Buffalo Crash Inquiry Sees Signs of Crew Error

By MATTHEW L. WALD
A re-creation of the last moments of the plane that crashed in Buffalo Thursday night, based on data from the “black boxes,” shows that the crew may have overreacted to an automatic system that was trying to protect the aircraft from flying too slowly and crashing from an aerodynamic stall.

By using the data to create a computer animation of the flight’s final seconds, investigators have developed a theory that after the automatic system pointed down the nose of the plane to generate speed, the crew may have overreacted by yanking back on the yoke and pointing the nose too high, according to a person familiar with the animation. The nose then plunged, and the airplane rolled and crashed into a house outside Buffalo, killing all 49 people on board and one man on the ground. The Wall Street Journal reported on its Web site on Tuesday evening that the investigators were looking at crew action as a possible cause of the crash.

The plane, Continental Connection Flight 3407, from Newark to Buffalo, was flying on auto-pilot. In that aircraft, a Bombardier Dash 8 Q400, that device can control altitude and course, but not the throttle, according to aviation experts. According to the National Transportation Safety Board, when the “stick-pusher,” which takes control of the plane and points the nose down, activated and the autothrottle kicked off, the crew tried to increase power. Apparently there was not enough altitude or time to recover control, however.

The stick-pusher may have activated at a speed higher than normal because it added a margin of safety to account for icing conditions, investigators say.

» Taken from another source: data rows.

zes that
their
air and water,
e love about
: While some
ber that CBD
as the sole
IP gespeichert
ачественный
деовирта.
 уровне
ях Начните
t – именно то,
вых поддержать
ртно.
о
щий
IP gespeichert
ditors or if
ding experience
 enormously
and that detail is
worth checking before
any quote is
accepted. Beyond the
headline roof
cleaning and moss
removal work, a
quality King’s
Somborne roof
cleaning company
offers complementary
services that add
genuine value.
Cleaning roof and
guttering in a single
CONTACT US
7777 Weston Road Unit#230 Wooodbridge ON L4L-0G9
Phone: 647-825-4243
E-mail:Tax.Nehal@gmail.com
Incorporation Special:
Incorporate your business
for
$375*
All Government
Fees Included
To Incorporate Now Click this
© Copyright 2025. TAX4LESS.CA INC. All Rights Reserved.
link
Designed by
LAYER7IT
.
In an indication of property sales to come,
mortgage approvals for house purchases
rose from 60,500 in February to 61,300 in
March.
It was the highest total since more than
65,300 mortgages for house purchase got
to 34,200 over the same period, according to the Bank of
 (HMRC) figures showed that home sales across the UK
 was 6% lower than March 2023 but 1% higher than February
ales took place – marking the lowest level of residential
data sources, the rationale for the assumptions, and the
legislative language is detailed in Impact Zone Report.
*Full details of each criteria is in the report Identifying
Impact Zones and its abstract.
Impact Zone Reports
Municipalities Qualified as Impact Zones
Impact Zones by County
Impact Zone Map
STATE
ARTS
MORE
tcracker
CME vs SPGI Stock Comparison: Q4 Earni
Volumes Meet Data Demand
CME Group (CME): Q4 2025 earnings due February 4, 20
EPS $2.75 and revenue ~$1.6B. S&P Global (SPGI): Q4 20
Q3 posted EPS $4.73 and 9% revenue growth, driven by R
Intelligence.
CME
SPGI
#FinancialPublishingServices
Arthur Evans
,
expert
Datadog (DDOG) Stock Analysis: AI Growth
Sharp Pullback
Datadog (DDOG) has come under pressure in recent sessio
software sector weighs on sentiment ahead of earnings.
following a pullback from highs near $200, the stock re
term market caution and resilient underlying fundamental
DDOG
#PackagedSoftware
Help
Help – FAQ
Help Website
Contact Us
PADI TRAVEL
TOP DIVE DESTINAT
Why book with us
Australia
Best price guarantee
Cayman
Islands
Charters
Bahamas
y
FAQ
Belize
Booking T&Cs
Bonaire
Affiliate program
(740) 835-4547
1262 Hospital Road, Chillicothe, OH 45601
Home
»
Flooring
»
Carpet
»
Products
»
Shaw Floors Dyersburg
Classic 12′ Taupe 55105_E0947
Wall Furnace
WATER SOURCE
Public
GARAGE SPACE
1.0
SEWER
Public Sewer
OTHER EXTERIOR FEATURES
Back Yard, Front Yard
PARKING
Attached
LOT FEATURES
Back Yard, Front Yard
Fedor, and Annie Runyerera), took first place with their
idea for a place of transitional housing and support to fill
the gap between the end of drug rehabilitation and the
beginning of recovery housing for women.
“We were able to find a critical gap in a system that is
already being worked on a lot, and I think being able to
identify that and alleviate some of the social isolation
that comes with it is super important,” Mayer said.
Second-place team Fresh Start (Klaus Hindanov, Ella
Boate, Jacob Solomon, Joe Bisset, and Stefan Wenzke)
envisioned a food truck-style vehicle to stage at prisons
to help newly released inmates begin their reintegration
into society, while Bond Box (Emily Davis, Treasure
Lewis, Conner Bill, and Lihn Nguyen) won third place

Investigators believe that the pilot at the controls was the captain, Marvin Renslow, who had begun flying the Dash 8 only in December. He previously flew a smaller turboprop, the Saab 340. That plane is subject to a problem in bad weather called tail plane icing, in which the airplane’s tail suddenly ceases to function in its role of applying downward pressure at the back to the plane, and holding the nose up. He may have been alert to the possibility of the nose dropping in icing for that reason. But Safety Board personnel at the crash scene said that the Dash 8 is not susceptible to the tail plane problem.